La France, ou plutôt le parti qui la dominait, les sectateurs aveugles de la papauté, les créatures des Lorrains, qui faisaient de la religion un instrument pour s'emparer du pouvoir, la portion abrutie, ignorante, farouche, d'un peuple abusé par les prêtres, la France, dans la personne de son roi, se couvrit de honte par les saturnales de la St. Barthélémy. Il y avait alors à la cour d'Angleterre Salignac-Fénelon. Cet ambassadeur fut chargé de justifier, auprès de la reine Elisabeth, tout ce qui venait de couvrir de deuil le royaume. Il répondit à Charles IX : « Sire, je deviendrais coupable de cette terrible exécution, si je tâchais de la colorer. Votre Majesté peut s'adresser à ceux qui la lui ont conseillée. » L'ambassadeur fut menacé d'un châtiment sévère, et la mission dont on osait le charger, fut éludée.
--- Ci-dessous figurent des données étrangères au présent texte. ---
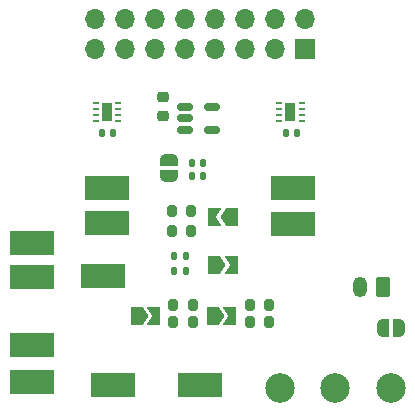
<source format=gbr>
%TF.GenerationSoftware,KiCad,Pcbnew,8.0.0*%
%TF.CreationDate,2024-03-24T20:02:06+02:00*%
%TF.ProjectId,Power Subsystem,506f7765-7220-4537-9562-73797374656d,rev?*%
%TF.SameCoordinates,Original*%
%TF.FileFunction,Soldermask,Top*%
%TF.FilePolarity,Negative*%
%FSLAX46Y46*%
G04 Gerber Fmt 4.6, Leading zero omitted, Abs format (unit mm)*
G04 Created by KiCad (PCBNEW 8.0.0) date 2024-03-24 20:02:06*
%MOMM*%
%LPD*%
G01*
G04 APERTURE LIST*
G04 Aperture macros list*
%AMRoundRect*
0 Rectangle with rounded corners*
0 $1 Rounding radius*
0 $2 $3 $4 $5 $6 $7 $8 $9 X,Y pos of 4 corners*
0 Add a 4 corners polygon primitive as box body*
4,1,4,$2,$3,$4,$5,$6,$7,$8,$9,$2,$3,0*
0 Add four circle primitives for the rounded corners*
1,1,$1+$1,$2,$3*
1,1,$1+$1,$4,$5*
1,1,$1+$1,$6,$7*
1,1,$1+$1,$8,$9*
0 Add four rect primitives between the rounded corners*
20,1,$1+$1,$2,$3,$4,$5,0*
20,1,$1+$1,$4,$5,$6,$7,0*
20,1,$1+$1,$6,$7,$8,$9,0*
20,1,$1+$1,$8,$9,$2,$3,0*%
%AMFreePoly0*
4,1,19,0.500000,-0.750000,0.000000,-0.750000,0.000000,-0.744911,-0.071157,-0.744911,-0.207708,-0.704816,-0.327430,-0.627875,-0.420627,-0.520320,-0.479746,-0.390866,-0.500000,-0.250000,-0.500000,0.250000,-0.479746,0.390866,-0.420627,0.520320,-0.327430,0.627875,-0.207708,0.704816,-0.071157,0.744911,0.000000,0.744911,0.000000,0.750000,0.500000,0.750000,0.500000,-0.750000,0.500000,-0.750000,
$1*%
%AMFreePoly1*
4,1,19,0.000000,0.744911,0.071157,0.744911,0.207708,0.704816,0.327430,0.627875,0.420627,0.520320,0.479746,0.390866,0.500000,0.250000,0.500000,-0.250000,0.479746,-0.390866,0.420627,-0.520320,0.327430,-0.627875,0.207708,-0.704816,0.071157,-0.744911,0.000000,-0.744911,0.000000,-0.750000,-0.500000,-0.750000,-0.500000,0.750000,0.000000,0.750000,0.000000,0.744911,0.000000,0.744911,
$1*%
%AMFreePoly2*
4,1,6,1.000000,0.000000,0.500000,-0.750000,-0.500000,-0.750000,-0.500000,0.750000,0.500000,0.750000,1.000000,0.000000,1.000000,0.000000,$1*%
%AMFreePoly3*
4,1,6,0.500000,-0.750000,-0.650000,-0.750000,-0.150000,0.000000,-0.650000,0.750000,0.500000,0.750000,0.500000,-0.750000,0.500000,-0.750000,$1*%
G04 Aperture macros list end*
%ADD10C,2.500000*%
%ADD11FreePoly0,0.000000*%
%ADD12FreePoly1,0.000000*%
%ADD13RoundRect,0.140000X0.140000X0.170000X-0.140000X0.170000X-0.140000X-0.170000X0.140000X-0.170000X0*%
%ADD14RoundRect,0.200000X-0.200000X-0.275000X0.200000X-0.275000X0.200000X0.275000X-0.200000X0.275000X0*%
%ADD15R,3.800000X2.000000*%
%ADD16RoundRect,0.250000X0.350000X0.625000X-0.350000X0.625000X-0.350000X-0.625000X0.350000X-0.625000X0*%
%ADD17O,1.200000X1.750000*%
%ADD18FreePoly2,180.000000*%
%ADD19FreePoly3,180.000000*%
%ADD20FreePoly0,90.000000*%
%ADD21FreePoly1,90.000000*%
%ADD22FreePoly2,0.000000*%
%ADD23FreePoly3,0.000000*%
%ADD24RoundRect,0.062500X-0.187500X-0.062500X0.187500X-0.062500X0.187500X0.062500X-0.187500X0.062500X0*%
%ADD25R,0.900000X1.600000*%
%ADD26RoundRect,0.150000X-0.512500X-0.150000X0.512500X-0.150000X0.512500X0.150000X-0.512500X0.150000X0*%
%ADD27RoundRect,0.200000X0.200000X0.275000X-0.200000X0.275000X-0.200000X-0.275000X0.200000X-0.275000X0*%
%ADD28RoundRect,0.135000X0.135000X0.185000X-0.135000X0.185000X-0.135000X-0.185000X0.135000X-0.185000X0*%
%ADD29RoundRect,0.140000X-0.140000X-0.170000X0.140000X-0.170000X0.140000X0.170000X-0.140000X0.170000X0*%
%ADD30RoundRect,0.218750X-0.256250X0.218750X-0.256250X-0.218750X0.256250X-0.218750X0.256250X0.218750X0*%
%ADD31R,1.700000X1.700000*%
%ADD32O,1.700000X1.700000*%
G04 APERTURE END LIST*
D10*
%TO.C,SW1*%
X156337000Y-73914000D03*
X161037000Y-73914000D03*
X165737000Y-73914000D03*
%TD*%
D11*
%TO.C,JP1*%
X165085000Y-68834000D03*
D12*
X166385000Y-68834000D03*
%TD*%
D13*
%TO.C,C3*%
X142223000Y-52263000D03*
X141263000Y-52263000D03*
%TD*%
D14*
%TO.C,R3*%
X147194000Y-60579000D03*
X148844000Y-60579000D03*
%TD*%
D15*
%TO.C,PWM2*%
X157491000Y-59979000D03*
%TD*%
%TO.C,PWM3*%
X141743000Y-56962000D03*
%TD*%
D14*
%TO.C,R8*%
X153808600Y-68326000D03*
X155458600Y-68326000D03*
%TD*%
D16*
%TO.C,J2*%
X165084000Y-65315000D03*
D17*
X163084000Y-65315000D03*
%TD*%
D18*
%TO.C,JP2*%
X152249200Y-59436000D03*
D19*
X150799200Y-59436000D03*
%TD*%
D20*
%TO.C,JP13*%
X146939000Y-55910000D03*
D21*
X146939000Y-54610000D03*
%TD*%
D13*
%TO.C,C4*%
X157816000Y-52263000D03*
X156856000Y-52263000D03*
%TD*%
%TO.C,C2*%
X149843000Y-55946000D03*
X148883000Y-55946000D03*
%TD*%
D22*
%TO.C,JP5*%
X150797600Y-63500000D03*
D23*
X152247600Y-63500000D03*
%TD*%
D14*
%TO.C,R11*%
X147331600Y-68326000D03*
X148981600Y-68326000D03*
%TD*%
D24*
%TO.C,Motor_1*%
X140732000Y-49754000D03*
X140732000Y-50254000D03*
X140732000Y-50754000D03*
X140732000Y-51254000D03*
X142632000Y-51254000D03*
X142632000Y-50754000D03*
X142632000Y-50254000D03*
X142632000Y-49754000D03*
D25*
X141682000Y-50504000D03*
%TD*%
D15*
%TO.C,Motor2_B1*%
X135382000Y-73406000D03*
%TD*%
D22*
%TO.C,JP11*%
X144219000Y-67818000D03*
D23*
X145669000Y-67818000D03*
%TD*%
D26*
%TO.C,U1*%
X148347000Y-50104000D03*
X148347000Y-51054000D03*
X148347000Y-52004000D03*
X150622000Y-52004000D03*
X150622000Y-50104000D03*
%TD*%
D27*
%TO.C,R2*%
X148844000Y-58928000D03*
X147194000Y-58928000D03*
%TD*%
D28*
%TO.C,R5*%
X148428000Y-64008000D03*
X147408000Y-64008000D03*
%TD*%
D15*
%TO.C,PWM4*%
X141743000Y-59883000D03*
%TD*%
%TO.C,Motor_2A1*%
X135382000Y-70231000D03*
%TD*%
%TO.C,PWM1*%
X157491000Y-56962000D03*
%TD*%
%TO.C,Motor_1B1*%
X135382000Y-64516000D03*
%TD*%
D28*
%TO.C,R4*%
X148428000Y-62738000D03*
X147408000Y-62738000D03*
%TD*%
D14*
%TO.C,R7*%
X153808600Y-66852800D03*
X155458600Y-66852800D03*
%TD*%
D29*
%TO.C,C1*%
X148883000Y-54803000D03*
X149843000Y-54803000D03*
%TD*%
D15*
%TO.C,GND1*%
X142240000Y-73660000D03*
%TD*%
D22*
%TO.C,JP8*%
X150696000Y-67818000D03*
D23*
X152146000Y-67818000D03*
%TD*%
D15*
%TO.C,+5V1*%
X141351000Y-64389000D03*
%TD*%
D14*
%TO.C,R10*%
X147331600Y-66852800D03*
X148981600Y-66852800D03*
%TD*%
D24*
%TO.C,Motor_2*%
X156287000Y-49754000D03*
X156287000Y-50254000D03*
X156287000Y-50754000D03*
X156287000Y-51254000D03*
X158187000Y-51254000D03*
X158187000Y-50754000D03*
X158187000Y-50254000D03*
X158187000Y-49754000D03*
D25*
X157237000Y-50504000D03*
%TD*%
D15*
%TO.C,+BATT1*%
X149606000Y-73660000D03*
%TD*%
D30*
%TO.C,D1*%
X146431000Y-49276000D03*
X146431000Y-50851000D03*
%TD*%
D15*
%TO.C,Motor_1A1*%
X135382000Y-61595000D03*
%TD*%
D31*
%TO.C,J1*%
X158496000Y-45212000D03*
D32*
X158496000Y-42672000D03*
X155956000Y-45212000D03*
X155956000Y-42672000D03*
X153416000Y-45212000D03*
X153416000Y-42672000D03*
X150876000Y-45212000D03*
X150876000Y-42672000D03*
X148336000Y-45212000D03*
X148336000Y-42672000D03*
X145796000Y-45212000D03*
X145796000Y-42672000D03*
X143256000Y-45212000D03*
X143256000Y-42672000D03*
X140716000Y-45212000D03*
X140716000Y-42672000D03*
%TD*%
M02*

</source>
Taudis que toute l'Europe civilisée flétrissait l'affreux attentat, Rome était au comble de la joie. Le pape Grégoire XIII savait les projets de Charles, et attendait impatiemment des nouvelles. Enfin un messager arrive de de la part du nonce Salviati. La lettre est du 24 août : « Tout s'est bien passé à Paris ; on va en faire de même dans tout le royaume.» Le sang des huguenots a été versé à grands flots. Quel heureux, quel glorieux triomphe ! Le messager reçoit une gratification de mille pièces d'or. Aussitôt le pape fait tirer le canon du château St. Ange ; un solennel Te Deum a lieu, de ferventes actions de grâces retentissent dans tous les temples de la cité pontificale; une médaille est frappée; on y lit: « Extermination des hérétiques, » c'est-à-dire: honte éternelle à la papauté.

Il ne se trouve plus aujourd'hui d'apologistes de la St. Barthélémy, si ce n'est dans les bas-fonds de quelques ultramontains. Ces odieux crimes sont jugés; des catholiques honnêtes en ont fait justice. Préparé de longue main par un ténébreux fanatisme, résolu dans un conciliabule des adeptes du pape, exécuté par des ambitieux, ce crime ruina pour longtemps la France, dépeupla des provinces, et démoralisa de plus en plus le peuple.